Netflix cancelled the follow-up Netflix Prize
due to privacy concerns.
With so much personal information online, do you think that it is still possible for companies like Netflix to anonymize and release large datasets (for research and competitions)? [73 votes total]|
|Yes, anonymization is still possible - needs new approaches (41)||56%|
|No, it is no longer possible to fully anonymize large datasets (18)||25%|
|Not sure (7)||10%|
|Don't care about privacy or anonymization (7)||10%|
David Read, Privacy - To What Extent
I think a little more granularity is needed when considering privacy. I don't think that complete anonymity is important. For me the key concern is what information can be discovered. From the Netflix example, if people's health backgrounds were being uncovered that would be an issue. That they were found on IMDB doesn't seem interesting since the individuals weren't concerned with that aspect of their lives being anonymous - else why post in a non-anonymous fashion on IMDB?

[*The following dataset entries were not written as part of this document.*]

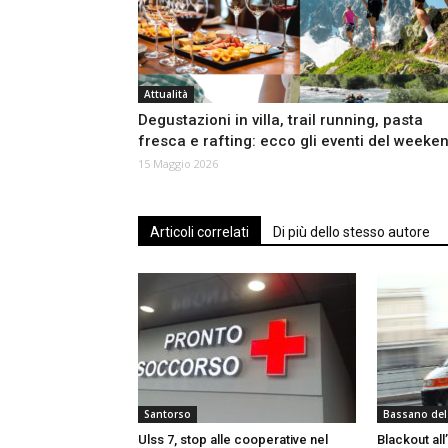
Attualità
Degustazioni in villa, trail running, pasta
fresca e rafting: ecco gli eventi del weeke
15 Maggio 2026
Articoli correlati
Di più dello stesso autore
Santorso
Bassano del
Ulss 7, stop alle cooperative nel
Blackout all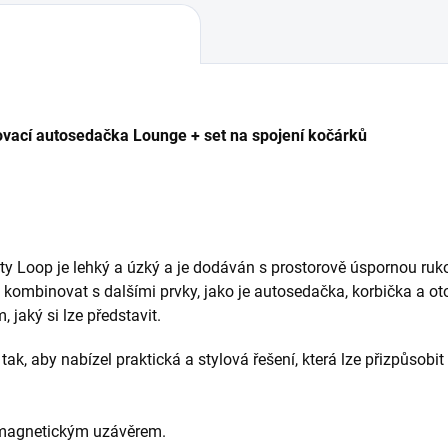
hovací autosedačka Lounge + set na spojení kočárků
y Loop je lehký a úzký a je dodáván s prostorově úspornou rukoj
ě kombinovat s dalšími prvky, jako je autosedačka, korbička a o
jaký si lze představit.
tak, aby nabízel praktická a stylová řešení, která lze přizpůsobi
 magnetickým uzávěrem.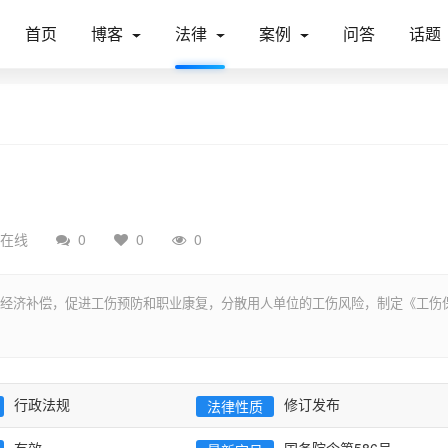
首页
博客
法律
案例
问答
话题
在线
0
0
0
经济补偿，促进工伤预防和职业康复，分散用人单位的工伤风险，制定《工伤
行政法规
修订发布
法律性质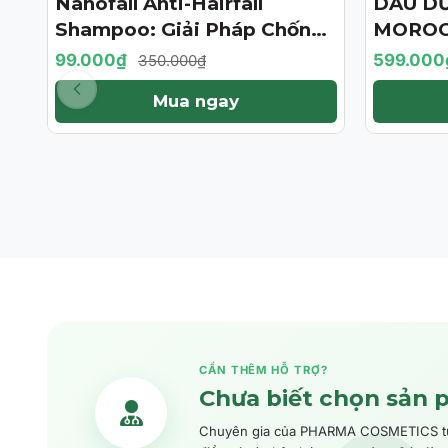
Nanofall Anti-Hairfall
DẦU D
- 72%
- 57%
Shampoo: Giải Pháp Chống
MOROC
Rụng & Kích Thích Mọc Tóc
TREATM
99.000₫
599.000
350.000₫
Chuẩn Y Khoa
BẢN GI
Mua ngay
CẦN THÊM HỖ TRỢ?
Chưa biết chọn sản 
Chuyên gia của PHARMA COSMETICS tư v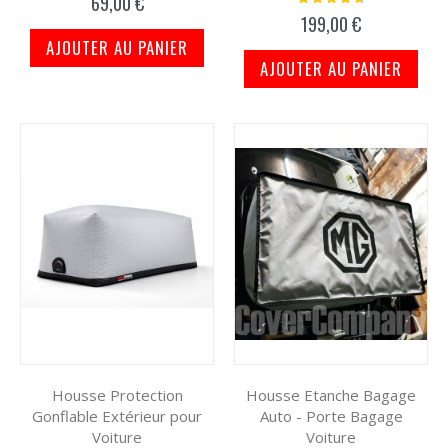
69,00 €
97%
199,00 €
AJOUTER AU PANIER
AJOUTER AU PANIER
Housse Protection
Housse Etanche Bagage
Gonflable Extérieur pour
Auto - Porte Bagage
Voiture
Voiture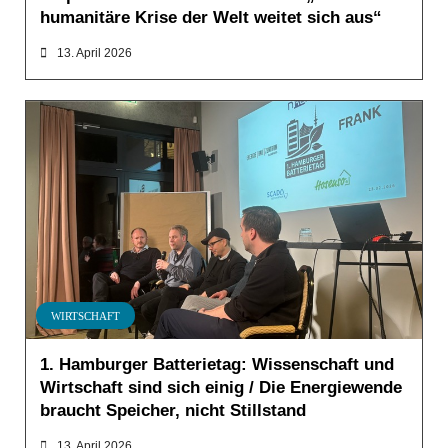
humanitäre Krise der Welt weitet sich aus“
13. April 2026
WIRTSCHAFT
1. Hamburger Batterietag: Wissenschaft und
Wirtschaft sind sich einig / Die Energiewende
braucht Speicher, nicht Stillstand
13. April 2026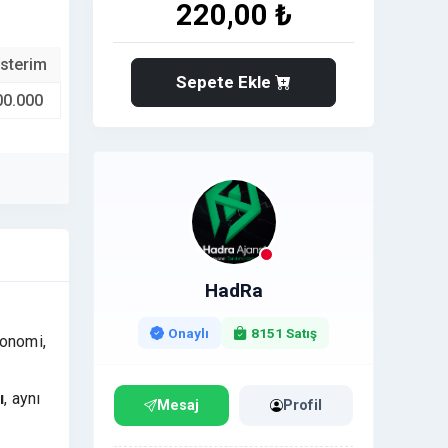
220,00 ₺
sterim
Sepete Ekle
00.000
HadRa
Onaylı
8151 Satış
konomi,
ı
, aynı
Mesaj
Profil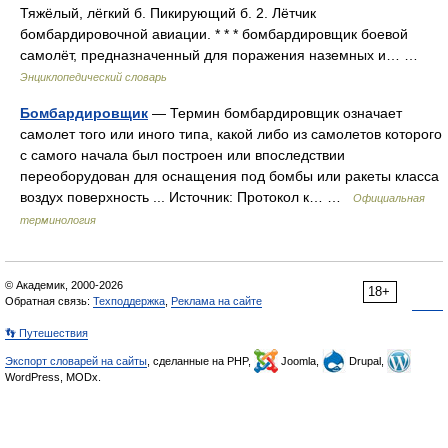
Тяжёлый, лёгкий б. Пикирующий б. 2. Лётчик
бомбардировочной авиации. * * * бомбардировщик боевой
самолёт, предназначенный для поражения наземных и… …
Энциклопедический словарь
Бомбардировщик
— Термин бомбардировщик означает
самолет того или иного типа, какой либо из самолетов которого
с самого начала был построен или впоследствии
переоборудован для оснащения под бомбы или ракеты класса
воздух поверхность ... Источник: Протокол к… …
Официальная
терминология
© Академик, 2000-2026
18+
Обратная связь:
Техподдержка
,
Реклама на сайте
👣 Путешествия
Экспорт словарей на сайты
, сделанные на PHP,
Joomla,
Drupal,
WordPress, MODx.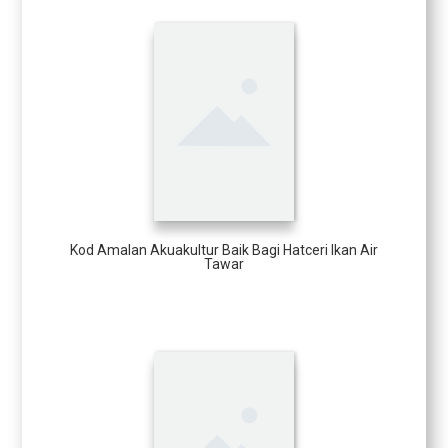
Kod Amalan Akuakultur Baik Bagi Hatceri Ikan Air
Tawar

Chris Clifton, Possible, but is it the right answer?
Asking is anonymization is possible is only part of the question. I would say it is possible (although not necessarily easy) - but it is still an open question if anonymized data retains sufficient utility.
I think it is important to determine what we want from the data, and what other approaches can be used to learn what we want rather than releasing anonymized data.